9 thoughts on “Zoo Miami To Get Rid of All Cats Living Outside Around Their Zoo”

  1. Zoo Miami has already killed 2 of the cats claiming they tested positive for FeLV or FIV. Whether that is the case or not, they never gave these 2 cats a chance. My organization, Undercats4Life has found places for positive cats before but they never gave the public/rescue community a chance prior to killing these 2 cats.

    When requesting the photos/id#s from Miami Dade Animal Services, it took them 4 days before they provided this information.

    Zoo Miami’s statement regarding cats posing a threat to the animals is just an opinion and not fact. There is no evidence the cats carried toxoplasmosis to any animal at the Zoo. They claim some animals have perished due to the cats but there is no evidence or proof of this, just hear say.

    Zoo Miami and Miami Dade Animal Services collaborated to “TNR” (their version is Trap, Neuter, Rehome”. However, rehome is a joke. How do you rehome a cat that is used to living outdoors? Are they going to relocate properly? No.

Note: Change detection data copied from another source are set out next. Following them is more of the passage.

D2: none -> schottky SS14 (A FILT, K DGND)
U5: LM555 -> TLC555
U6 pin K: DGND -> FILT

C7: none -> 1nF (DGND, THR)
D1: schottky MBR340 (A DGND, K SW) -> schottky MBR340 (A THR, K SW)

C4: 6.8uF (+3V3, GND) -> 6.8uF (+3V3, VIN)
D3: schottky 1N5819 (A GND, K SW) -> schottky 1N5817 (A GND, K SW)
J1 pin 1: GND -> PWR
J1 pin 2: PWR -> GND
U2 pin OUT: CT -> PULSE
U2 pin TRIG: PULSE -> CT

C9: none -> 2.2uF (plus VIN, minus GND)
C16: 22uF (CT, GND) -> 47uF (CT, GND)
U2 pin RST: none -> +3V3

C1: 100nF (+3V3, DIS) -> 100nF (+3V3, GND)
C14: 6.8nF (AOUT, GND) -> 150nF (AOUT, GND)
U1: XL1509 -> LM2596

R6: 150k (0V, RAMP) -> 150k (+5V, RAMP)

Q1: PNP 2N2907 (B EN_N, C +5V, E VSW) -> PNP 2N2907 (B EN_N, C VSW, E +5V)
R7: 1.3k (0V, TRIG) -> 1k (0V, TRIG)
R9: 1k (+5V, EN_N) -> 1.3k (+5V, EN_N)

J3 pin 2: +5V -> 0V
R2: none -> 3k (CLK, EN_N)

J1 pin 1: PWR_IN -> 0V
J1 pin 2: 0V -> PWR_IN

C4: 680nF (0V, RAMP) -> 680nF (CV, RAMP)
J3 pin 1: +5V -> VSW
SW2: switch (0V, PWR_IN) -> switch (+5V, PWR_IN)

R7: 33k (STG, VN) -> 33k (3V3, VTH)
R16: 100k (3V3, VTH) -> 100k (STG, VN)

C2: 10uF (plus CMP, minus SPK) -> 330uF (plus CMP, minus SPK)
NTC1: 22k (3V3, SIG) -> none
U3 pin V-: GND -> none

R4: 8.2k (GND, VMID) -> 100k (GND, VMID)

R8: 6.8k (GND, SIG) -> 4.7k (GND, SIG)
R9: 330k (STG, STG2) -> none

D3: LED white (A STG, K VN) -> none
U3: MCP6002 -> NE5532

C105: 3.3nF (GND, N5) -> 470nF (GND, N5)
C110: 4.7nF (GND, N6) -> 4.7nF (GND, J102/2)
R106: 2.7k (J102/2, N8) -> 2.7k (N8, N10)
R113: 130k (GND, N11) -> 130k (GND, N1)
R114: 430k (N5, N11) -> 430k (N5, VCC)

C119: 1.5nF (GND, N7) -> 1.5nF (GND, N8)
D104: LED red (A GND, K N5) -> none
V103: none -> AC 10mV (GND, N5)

    Also, they didn’t put out a press release until after my organization and others brought this to the public’s attention. They didn’t ask cat rescues to assist first, they just wanted the cats gone and even with recommendations from a local known rescue, they didn’t want to make any decisions that would both protect the cats from being “relocated/rehomed” and would suffice whatever issues Zoo Miami is complaining about.

    Miami Dade Animal Services is not going to properly relocate these cats and it’s a damn shame.

    For further information, please feel free to stop by http://www.facebook.com/undercats4life


    • I notice by the pleas on your facebook site that you can’t find places for any of the excess cats in your area already. How is your hunt going trying to find places for the unwanted zoo cats too now? Any luck yet? How many did you take home with you?

      Hey! One of Micheal’s regulars here, Dee, claims how she loves cats so much and takes care of unwanted cats. Hit her up to take all those unwanted cats for you. I bet she’ll do it! She lives there!

      What? Dee didn’t offer to help even ONE of your cats? Huh … imagine that. 🙂

      They’re ALL talk, they always are. But it’s much more fun to blame everyone else in the world instead of yourselves, isn’t it.

    • Any animal welfare organizations overseeing the treatment of the cats and then their placement – wherever they are being placed? They aren’t above the law and need to treat the cats humanely.

      This piece is practically “dripping” with propaganda. Must be listening too much to HAHF/AWAKE vets. http://zoomiami.org/TNR

  2. Why is it when ever the subject of feral cats ( dumped house pets) comes up the dialog sounds more like extermination than dealing with the problem.

  3. My first question would be, “Where will they be relocated?”
    And, do these people have any idea of what it would take to place an entire colony elsewhere and ascertain that they stay in the new location?

    As all know, I’ve been involved in moving colonies https://pictures-of-cats.org/moving-a-feral-cat-colony-from-danger.html. It’s very hard work and requires the expertise of hand-on people with an exceptional knowledge of cats.

    And, as described by Michael, the status of every cat has to be determined. Domesticated cats should never be involved in such a project. Again, there should be someone available who can categorize each and every cat to determine whether they are true ferals, ferals, semi-ferals, strays, or domesticated http://cat-chitchat.pictures-of-cats.org/2014/05/definition-of-feral-cat.html.

    It’s so important to have a knowledgeable person because they know that strays (that haven’t reverted to ferals) and domesticated cats aren’t really a part of the “members only” feral colony. They may hang on the outskirts, but will never be accepted. They can’t be a part of any move.

    All in all, I feel that these people don’t have a true humane move in mind but rather a dumping.

    • I feel exactly the same Dee. Common sense tells me that the zoo is acting without due consideration because all they want to do it get rid of things which they think detract from the zoo’s image. It is going to lead to problems for the cats unless I am badly mistaken.